__What is needed__.
Print the complete listing so that it matches the original exactly.

__Recorded information__.
━━━━━━━━━━━━━━━━━━━━━━━━━━━━━━
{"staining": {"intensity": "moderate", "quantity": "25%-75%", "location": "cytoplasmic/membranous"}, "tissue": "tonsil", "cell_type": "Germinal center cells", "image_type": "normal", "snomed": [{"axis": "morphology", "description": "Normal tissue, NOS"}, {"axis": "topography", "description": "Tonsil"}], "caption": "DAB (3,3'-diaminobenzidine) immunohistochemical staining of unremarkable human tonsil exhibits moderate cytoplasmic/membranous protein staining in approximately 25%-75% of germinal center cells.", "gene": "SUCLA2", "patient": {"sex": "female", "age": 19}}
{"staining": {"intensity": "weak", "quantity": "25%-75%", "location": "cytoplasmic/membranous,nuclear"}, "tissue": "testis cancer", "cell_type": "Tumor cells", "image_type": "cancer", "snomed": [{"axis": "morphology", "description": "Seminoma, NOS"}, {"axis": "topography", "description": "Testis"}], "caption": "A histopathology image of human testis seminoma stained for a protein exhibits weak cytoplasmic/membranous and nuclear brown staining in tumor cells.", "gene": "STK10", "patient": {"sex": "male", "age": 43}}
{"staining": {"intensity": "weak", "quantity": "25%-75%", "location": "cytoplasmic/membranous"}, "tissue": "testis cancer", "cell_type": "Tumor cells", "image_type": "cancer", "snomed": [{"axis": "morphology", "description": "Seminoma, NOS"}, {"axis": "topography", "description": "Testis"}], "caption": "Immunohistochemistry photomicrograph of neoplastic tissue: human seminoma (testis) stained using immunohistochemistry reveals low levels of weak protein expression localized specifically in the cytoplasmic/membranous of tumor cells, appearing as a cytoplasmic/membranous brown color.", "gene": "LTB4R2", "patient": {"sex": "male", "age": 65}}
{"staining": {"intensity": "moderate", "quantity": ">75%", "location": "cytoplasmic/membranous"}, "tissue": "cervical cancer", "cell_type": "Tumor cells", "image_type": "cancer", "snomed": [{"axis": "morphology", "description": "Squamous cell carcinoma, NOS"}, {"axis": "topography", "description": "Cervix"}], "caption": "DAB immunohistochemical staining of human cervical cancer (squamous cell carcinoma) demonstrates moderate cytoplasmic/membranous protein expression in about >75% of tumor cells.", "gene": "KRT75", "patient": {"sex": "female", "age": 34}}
━━━━━━━━━━━━━━━━━━━━━━━━━━━━━━
__Result of the task__.
{"staining": {"intensity": "moderate", "quantity": "25%-75%", "location": "cytoplasmic/membranous"}, "tissue": "tonsil", "cell_type": "Germinal center cells", "image_type": "normal", "snomed": [{"axis": "morphology", "description": "Normal tissue, NOS"}, {"axis": "topography", "description": "Tonsil"}], "caption": "DAB (3,3'-diaminobenzidine) immunohistochemical staining of unremarkable human tonsil exhibits moderate cytoplasmic/membranous protein staining in approximately 25%-75% of germinal center cells.", "gene": "SUCLA2", "patient": {"sex": "female", "age": 19}}
{"staining": {"intensity": "weak", "quantity": "25%-75%", "location": "cytoplasmic/membranous,nuclear"}, "tissue": "testis cancer", "cell_type": "Tumor cells", "image_type": "cancer", "snomed": [{"axis": "morphology", "description": "Seminoma, NOS"}, {"axis": "topography", "description": "Testis"}], "caption": "A histopathology image of human testis seminoma stained for a protein exhibits weak cytoplasmic/membranous and nuclear brown staining in tumor cells.", "gene": "STK10", "patient": {"sex": "male", "age": 43}}
{"staining": {"intensity": "weak", "quantity": "25%-75%", "location": "cytoplasmic/membranous"}, "tissue": "testis cancer", "cell_type": "Tumor cells", "image_type": "cancer", "snomed": [{"axis": "morphology", "description": "Seminoma, NOS"}, {"axis": "topography", "description": "Testis"}], "caption": "Immunohistochemistry photomicrograph of neoplastic tissue: human seminoma (testis) stained using immunohistochemistry reveals low levels of weak protein expression localized specifically in the cytoplasmic/membranous of tumor cells, appearing as a cytoplasmic/membranous brown color.", "gene": "LTB4R2", "patient": {"sex": "male", "age": 65}}
{"staining": {"intensity": "moderate", "quantity": ">75%", "location": "cytoplasmic/membranous"}, "tissue": "cervical cancer", "cell_type": "Tumor cells", "image_type": "cancer", "snomed": [{"axis": "morphology", "description": "Squamous cell carcinoma, NOS"}, {"axis": "topography", "description": "Cervix"}], "caption": "DAB immunohistochemical staining of human cervical cancer (squamous cell carcinoma) demonstrates moderate cytoplasmic/membranous protein expression in about >75% of tumor cells.", "gene": "KRT75", "patient": {"sex": "female", "age": 34}}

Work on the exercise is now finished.